Aimery promptly used his Cypriot resources to help strengthen his new kingdom. In the same year that he assumed the crown of the kingdom his brother had squandered, he recaptured the key coastal city of Beirut from Saracen control with the support of German crusaders as well as his Cypriot forces. The following year, he concluded a five year truce with the Saracens that gave the kingdom much needed breathing space to retrench and consolidate itself. It was also the year in which he named Balian d’Ibelin’s son John to his old position of Constable of Jerusalem — an exceptional mark of favor for a young man not yet 20 and one presumes more a gesture of gratitude to his father than a mark of confidence in one so young. (John was later to swap the constableship for the lordship of Beirut.)
In 1204, with the Fourth Crusade diverted to Constantinople, Aimery concluded a new truce with a six year duration. This gave his kingdom the peace it needed for economic recovery, but he did not live long enough to enjoy it. In February 1205, his son by Queen Isabella — the only son she ever had — died, and Aimery followed him to the grave within two months, Isabella shortly afterwards. The crown of Cyprus passed to his son Hugh, and the crown of Jerusalem to Isabella’s oldest surviving child, her daughter Maria of Montferrat.
Aimery de Lusignan was King of Cyprus for eleven years and King of Jerusalem for eight — twice as long as his brother Guy had been. To both kingdoms he had brought stability and peace. His reign was looked back upon by subsequent generations as one of justice and prosperity — in both kingdoms.

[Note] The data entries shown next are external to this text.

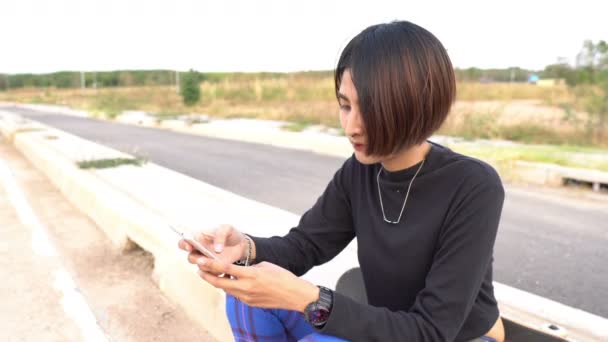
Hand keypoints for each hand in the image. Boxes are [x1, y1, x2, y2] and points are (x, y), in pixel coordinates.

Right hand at [178, 224, 246, 266]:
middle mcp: (200, 250)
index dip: (184, 245)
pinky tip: (223, 268)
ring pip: (201, 267)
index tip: (190, 247)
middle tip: (203, 259)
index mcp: (199, 238)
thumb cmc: (231, 234)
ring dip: (208, 266)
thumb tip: (217, 249)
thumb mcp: (227, 229)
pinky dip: (215, 272)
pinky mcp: (214, 268)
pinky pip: (210, 274)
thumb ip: (221, 235)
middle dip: (195, 259)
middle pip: (190, 258)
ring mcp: (206, 260)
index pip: (184, 242)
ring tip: (218, 262)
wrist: (241, 244)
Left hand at [196, 258, 319, 312]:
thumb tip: (238, 270)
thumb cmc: (282, 277)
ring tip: (209, 274)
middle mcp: (246, 287)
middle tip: (199, 268)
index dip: (210, 264)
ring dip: (217, 282)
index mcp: (251, 274)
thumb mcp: (264, 265)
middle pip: (219, 283)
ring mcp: (247, 297)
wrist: (294, 295)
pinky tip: (228, 282)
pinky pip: (235, 294)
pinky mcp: (249, 303)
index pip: (225, 268)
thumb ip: (248, 268)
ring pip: (226, 289)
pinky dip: (229, 288)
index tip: (201, 259)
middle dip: (207, 275)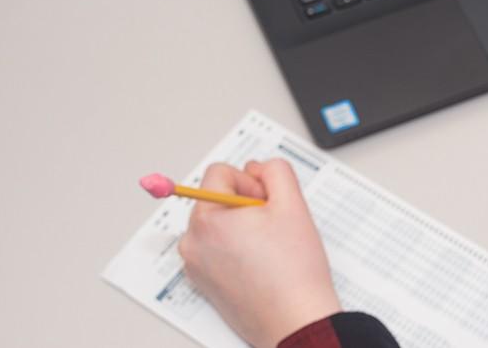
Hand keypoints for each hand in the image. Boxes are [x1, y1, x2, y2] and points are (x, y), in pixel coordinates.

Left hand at [178, 159, 341, 347]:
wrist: (295, 320)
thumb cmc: (294, 270)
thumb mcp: (292, 204)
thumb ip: (275, 171)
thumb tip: (257, 167)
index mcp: (207, 218)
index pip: (220, 173)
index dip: (251, 182)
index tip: (268, 204)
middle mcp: (192, 241)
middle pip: (216, 197)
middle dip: (245, 204)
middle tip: (272, 227)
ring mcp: (195, 264)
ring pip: (218, 222)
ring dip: (242, 226)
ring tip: (268, 248)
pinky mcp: (202, 282)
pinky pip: (216, 248)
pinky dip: (236, 248)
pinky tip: (260, 263)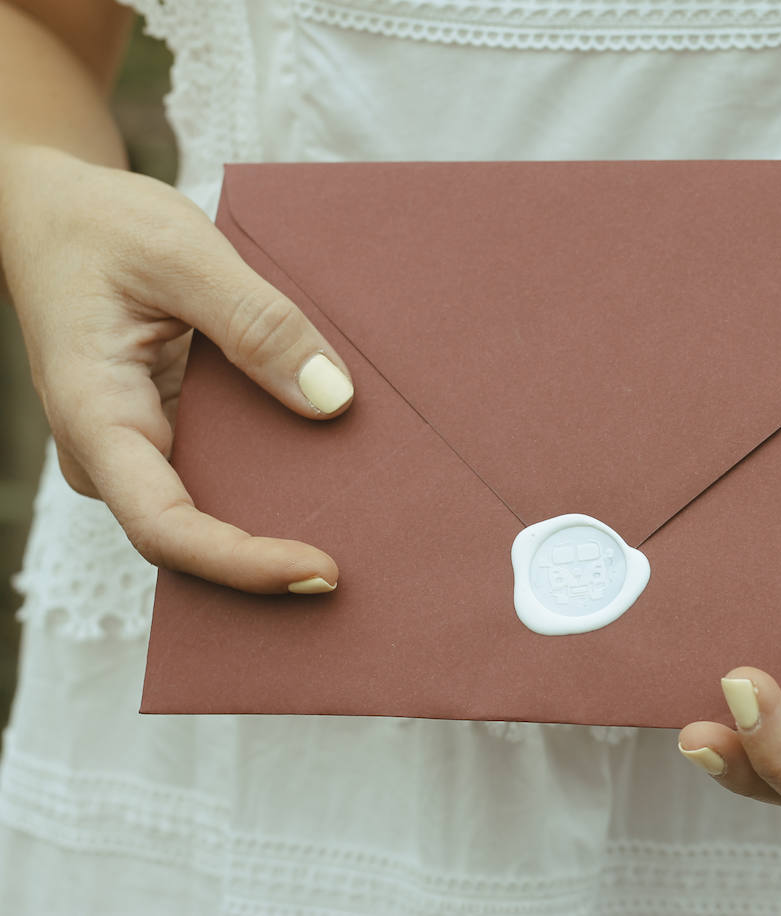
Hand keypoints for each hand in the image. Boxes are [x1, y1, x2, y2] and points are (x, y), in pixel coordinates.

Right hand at [0, 145, 353, 592]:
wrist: (50, 214)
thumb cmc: (100, 227)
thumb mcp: (182, 252)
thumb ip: (257, 323)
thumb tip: (333, 401)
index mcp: (97, 417)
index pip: (167, 527)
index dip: (244, 562)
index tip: (320, 569)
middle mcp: (113, 453)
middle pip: (199, 538)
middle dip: (280, 553)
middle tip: (380, 555)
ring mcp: (141, 450)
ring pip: (218, 511)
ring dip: (289, 516)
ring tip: (380, 517)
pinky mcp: (171, 433)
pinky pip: (229, 472)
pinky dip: (282, 475)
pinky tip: (345, 468)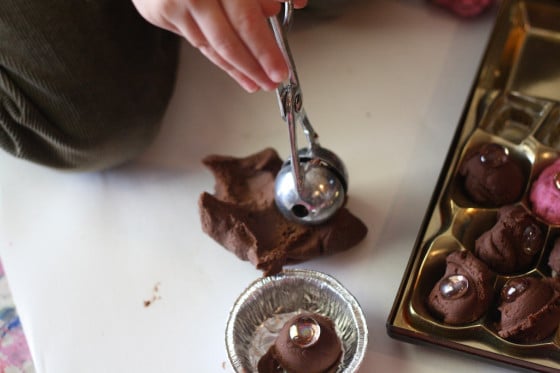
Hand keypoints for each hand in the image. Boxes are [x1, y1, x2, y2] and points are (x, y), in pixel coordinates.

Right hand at [132, 0, 307, 91]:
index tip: (279, 69)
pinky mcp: (159, 13)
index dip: (265, 51)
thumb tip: (296, 2)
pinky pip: (196, 42)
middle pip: (228, 42)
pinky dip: (218, 57)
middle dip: (253, 67)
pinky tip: (234, 68)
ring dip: (237, 69)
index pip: (246, 22)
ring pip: (211, 47)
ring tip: (255, 81)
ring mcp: (173, 5)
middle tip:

Guy de Lusignan is rightly remembered as the king who lost the Kingdom of Jerusalem by his incompetent leadership in 1186-1187. He has accordingly received considerable attention in both serious histories of the crusader kingdoms and fictional treatments of the period. But Guy was not the only Lusignan to make his fortune in the Holy Land. On the contrary, he was following in the footsteps of his older brother Aimery, and it was Aimery, not the feckless Guy, who founded a dynasty.